**Your assignment**
In your reply, repeat every entry exactly and skip over each picture.

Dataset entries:
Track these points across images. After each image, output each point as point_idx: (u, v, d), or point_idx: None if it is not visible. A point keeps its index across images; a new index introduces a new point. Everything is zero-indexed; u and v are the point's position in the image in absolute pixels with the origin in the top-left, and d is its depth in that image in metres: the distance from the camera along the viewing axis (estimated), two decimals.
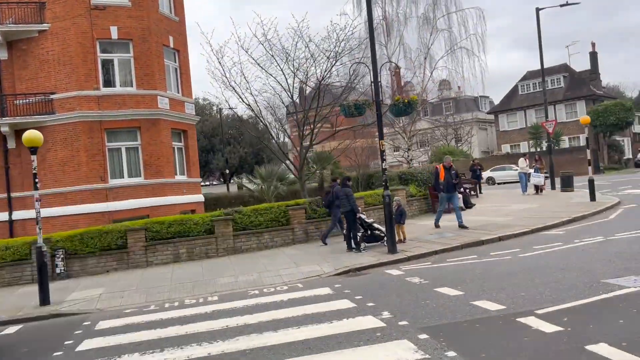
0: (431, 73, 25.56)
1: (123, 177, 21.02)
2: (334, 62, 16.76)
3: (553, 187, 24.34)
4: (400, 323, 6.59)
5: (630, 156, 53.51)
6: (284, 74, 17.25)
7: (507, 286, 7.95)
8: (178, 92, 23.64)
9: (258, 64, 17.24)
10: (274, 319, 7.53)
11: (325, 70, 16.79)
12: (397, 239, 12.39)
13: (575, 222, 14.30)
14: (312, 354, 5.82)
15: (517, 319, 6.20)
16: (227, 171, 45.81)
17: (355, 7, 24.87)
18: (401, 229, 12.97)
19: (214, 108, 59.50)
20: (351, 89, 18.08)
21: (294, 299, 8.78)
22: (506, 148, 54.60)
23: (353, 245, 12.62)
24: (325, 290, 9.17)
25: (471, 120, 55.89)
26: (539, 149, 46.27)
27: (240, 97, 17.93)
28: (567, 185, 22.70)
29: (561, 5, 25.22)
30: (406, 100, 11.84)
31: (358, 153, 29.93)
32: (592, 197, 17.65)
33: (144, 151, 21.25)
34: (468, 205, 18.59)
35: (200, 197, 24.38)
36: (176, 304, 9.55)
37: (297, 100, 17.65)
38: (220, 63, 17.49)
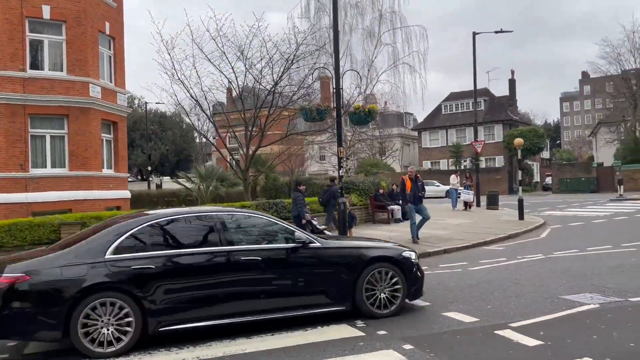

**Response to this task**
Track these points across images. After each image, output each point as point_idx: (u, v, d), or point_idx: None if it is not visible. A point keeps its index across images; a new index introduces a new point. Everything is zero-indexed; u and v are the point's position in the image in absolute pixels with the origin in the top-left, and d is its depth in that image in metres: the distance from the camera along the viewing axis (estimated), two decimals.
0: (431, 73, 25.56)
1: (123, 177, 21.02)
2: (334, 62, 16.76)
3: (553, 187, 24.34)
4: (400, 323, 6.59)
5: (630, 156, 53.51)
6: (284, 74, 17.25)
7: (507, 286, 7.95)
8: (178, 92, 23.64)
9: (258, 64, 17.24)
10: (274, 319, 7.53)
11: (325, 70, 16.79)
12: (397, 239, 12.39)
13: (575, 222, 14.30)
14: (312, 354, 5.82)
15: (517, 319, 6.20)
16: (227, 171, 45.81)
17: (355, 7, 24.87)
18: (401, 229, 12.97)
19: (214, 108, 59.50)
20: (351, 89, 18.08)
21: (294, 299, 8.78)
22: (506, 148, 54.60)
23: (353, 245, 12.62)
24: (325, 290, 9.17)
25: (471, 120, 55.89)
26: (539, 149, 46.27)
27: (240, 97, 17.93)
28: (567, 185, 22.70)
29: (561, 5, 25.22)
30: (406, 100, 11.84)
31: (358, 153, 29.93)
32: (592, 197, 17.65)
33: (144, 151, 21.25)
34: (468, 205, 18.59)
35: (200, 197, 24.38)
36: (176, 304, 9.55)
37: (297, 100, 17.65)
38: (220, 63, 17.49)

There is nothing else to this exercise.